Student Council sponsor Josh DeLozier didn't shy away from telling the crowd what he needed from them.
“As you know, our goal was to raise $350,000 this year. I'm not going to lie to you — we're not there,” DeLozier said early in the assembly.
Members of the Oklahoman-based nonprofit, Limbs for Life, the charity chosen to receive the funds, sat in the front row.
Student council members rushed through the rows of seats and bleachers to collect all they could in a two-minute “push.” Members of the crowd eagerly reached into their pockets, wallets, purses and backpacks.
“We have a few things to auction off so let's get started,” DeLozier said.
Participants cheered as a quilt made of fundraiser-theme T-shirts sold for $5,000, a reserved school parking space sold for $6,000 and a handcrafted ceramic pig sold for $8,000.
Students from Edmond North and Santa Fe high schools and elementary and middle schools in the district revealed how much they would be pitching in.
Another $45,000 was raised during Friday's assembly, bringing the total to $353,011.
“We're not asking for much, just an arm and a leg,” Limbs for Life Chairman Doug Brooks joked, referring to the charity's motto. Brooks' leg was amputated after he was hit by a car while jogging in Plano, Texas, a few years ago.
“One moment I was a healthy guy training for a marathon, the next I was lying in the street bleeding to death,” he said.
The businessman, husband and father of two said he wondered if he would lose his job, if people would laugh at him or if he'd ever feel whole again.

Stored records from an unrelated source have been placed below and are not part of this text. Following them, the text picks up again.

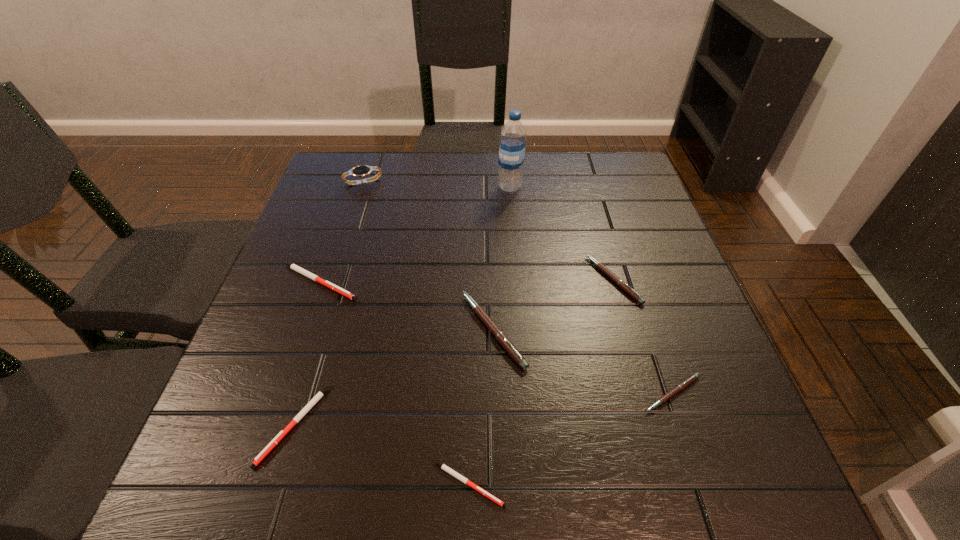
At what (x,y) coordinates should I click in order to perform the action: click on vacant space at the far edge of the desktop. Please return your answer as a coordinate pair (x, y). Image resolution: width=960 pixels, height=540 pixels. Looking at the image, I should click on (474, 171).

The image size is (960, 540). What are the coordinates of `blank space at the near edge` in the screenshot? It's located at 608,486.

What are the coordinates of `vacant space at the left edge of the desktop` in the screenshot? It's located at point(344,267).

You are a GUI agent. You are given a task and a screenshot of the screen. Output one action in this format:
    pyautogui.click(x=<x>, y=<y>)
    Task: Click on the free region at the right edge of the desktop
    
    Given the screenshot: What is the action you would take?
    pyautogui.click(x=629, y=251)

This screenshot has width=960, height=540. What are the coordinates of `vacant area between the smallest white pen and the second biggest white pen` in the screenshot? It's located at (381, 454).

At what (x,y) coordinates should I click in order to perform the action: click on vacant space in between the second smallest white pen and the leftmost pink pen. Please return your answer as a coordinate pair (x, y). Looking at the image, I should click on point(394,377).

Find the location of `vacant area that lies between the second smallest pink pen and the leftmost pink pen`. vacant area that lies between the second smallest pink pen and the leftmost pink pen is located at coordinates (554, 305).

What are the coordinates of `free space between the second smallest white pen and the second biggest pink pen` in the screenshot? It's located at (454, 352).

At what (x,y) coordinates should I click in order to perform the action: click on free area in between the second biggest white pen and the smallest pink pen. Please return your answer as a coordinate pair (x, y). Image resolution: width=960 pixels, height=540 pixels. Looking at the image, I should click on (483, 409).

Where is `vacant point located between the watch and the tallest pen`? Image resolution: width=960 pixels, height=540 pixels. vacant point located between the watch and the tallest pen is located at coordinates (428, 256).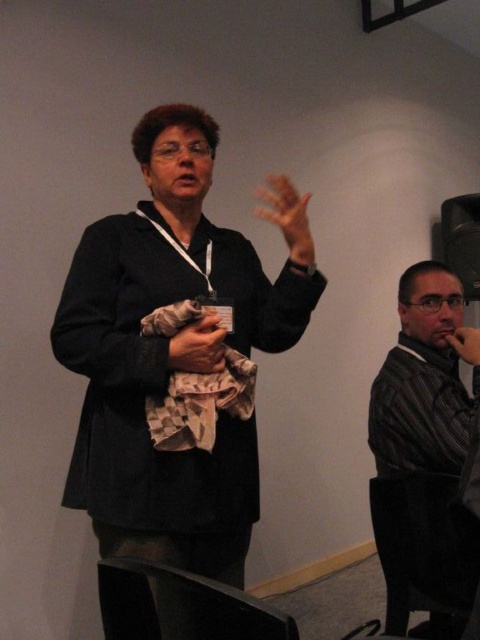
Based on the photo, you are an event organizer who needs to ensure that the presenter is visible to the audience. Based on the scene, is the matte black jacket at center covering the camouflage fabric hand at center?

The matte black jacket at center is located above the camouflage fabric hand at center, so it is covering the hand.

You are a photographer trying to capture a candid shot of the speaker. You need to ensure that both the matte black jacket at center and the matte black hand at center are in focus. Given that your camera can only maintain sharp focus within a 15 inch range, will both objects stay in focus?

The distance between the matte black jacket at center and the matte black hand at center is 15.92 inches. Since this exceeds the camera focus range of 15 inches, both objects cannot be in focus simultaneously.

You are an event organizer who needs to ensure that the presenter is visible to the audience. The presenter is wearing a matte black jacket at center and has a matte black hand at center raised. Which object is positioned to the right of the other?

The matte black hand at center is positioned to the right of the matte black jacket at center because the jacket is on the left side of the hand.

“I have to be honest; I didn't gain momentum again until I got fitted for a prosthetic leg. There's a lot of things you can do with your limbs but there's not much you can do without them.”
Brooks said he was “a very lucky amputee.”
“Most people can't afford a prosthetic leg that costs as much as a new car. Most people who lose a limb don't have insurance. When you give someone a limb you give them life.
“I realized that just because you lose a leg, it doesn't mean your life is over. I realized you should never put a period where God intended there to be a comma,” he told the students. “That's your grammar lesson for the day.”